1. 6 blocks on empty streets is not enough. The only people reading those signs and hearing those slogans are the people already there and the cops paid to be there.
2. Many protesters used images and hearkened back to times like Vietnam, Civil Rights, 8 hr. work day, etc. Those were all more than 40 years ago. There has been no significant new legislation in over 40 years. Those people effected change because they walked past the barricades and made law makers uncomfortable. It's easy to ignore what you can't see and don't hear about. We're just recycling their ideas, and not even productively recycling.
3. The march was not organized, or streamlined. People were carrying signs and mock coffins, but in no orderly fashion. Everyone there had a separate agenda. I spoke with anarchists, socialists, communists, veterans, feminists, latinos, palestinians, all with separate goals and reasons for being there. That's fine, but when everyone is shouting something different, when everyone is pushing their own ideologies instead of a common goal, it becomes a shit storm of nonsense as opposed to an actual protest. A bystander asked what the march was protesting. I looked at him and said, take your pick. It made everyone there look like a complete idiot. Not only are we marching to no one but we're also marching for nothing. The only point in the whole protest that I felt emboldened was when the mother of a dead soldier came up to the mic and complained that this was not enough, that she'd been going to protests for 6 years since her son's death and nothing was changing, we needed to step it up. So, the people in the first few rows started shouting "step it up" while the people behind continued with whatever drivel they'd thought up.
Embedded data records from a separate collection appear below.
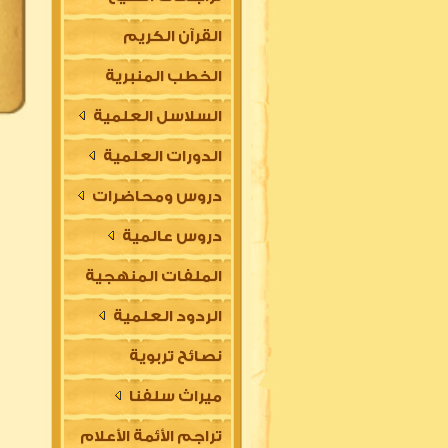
القرآن الكريم
الخطب المنبرية
السلاسل العلمية
الدورات العلمية
دروس ومحاضرات
دروس عالمية
الملفات المنهجية
الردود العلمية
نصائح تربوية
ميراث سلفنا
تراجم الأئمة الأعلام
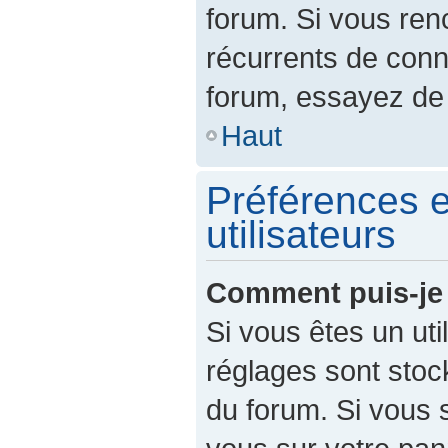
forum. Si vous re
récurrents de con
forum, essayez de 
Haut
Préférences e
utilisateurs
Comment puis-je 
Si vous êtes un util
réglages sont sto
du forum. Si vous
4. Another thing that truly bothered me was that there were no American flags. What country are you supposedly fighting to change? The coffins were all draped with Iraqi and Palestinian flags. My friend asked me, "What about my friends that died?" No one seemed to have an answer for that.
So many people at that rally seemed more concerned with freeing Palestine and waving Iraqi flags, it makes me wonder if they even mentally live in this country. The Palestine/Israel conflict is none of our business. It is not our place to choose sides. These people choose sides merely because the American government chose the opposite. They are no farther above the left/right rift than the lobbyists and pundits in Washington D.C. I agree, let's get out of Iraq and Afghanistan, and all the other countries we push our way into. Let's concentrate on our own issues, our own problems.

If you're a socialist, fine. If you're a feminist, fine. If you're latino, fine. But if we want anything to get done, we have got to pick some issues, and goals and fight for them. It will take time, it will take hard work, but it will be worth it, if we can unite as one people and fight for what we deserve, truly fight, not just walk up and down empty streets. It is better to move slowly in a deliberate direction than to move quickly in all directions.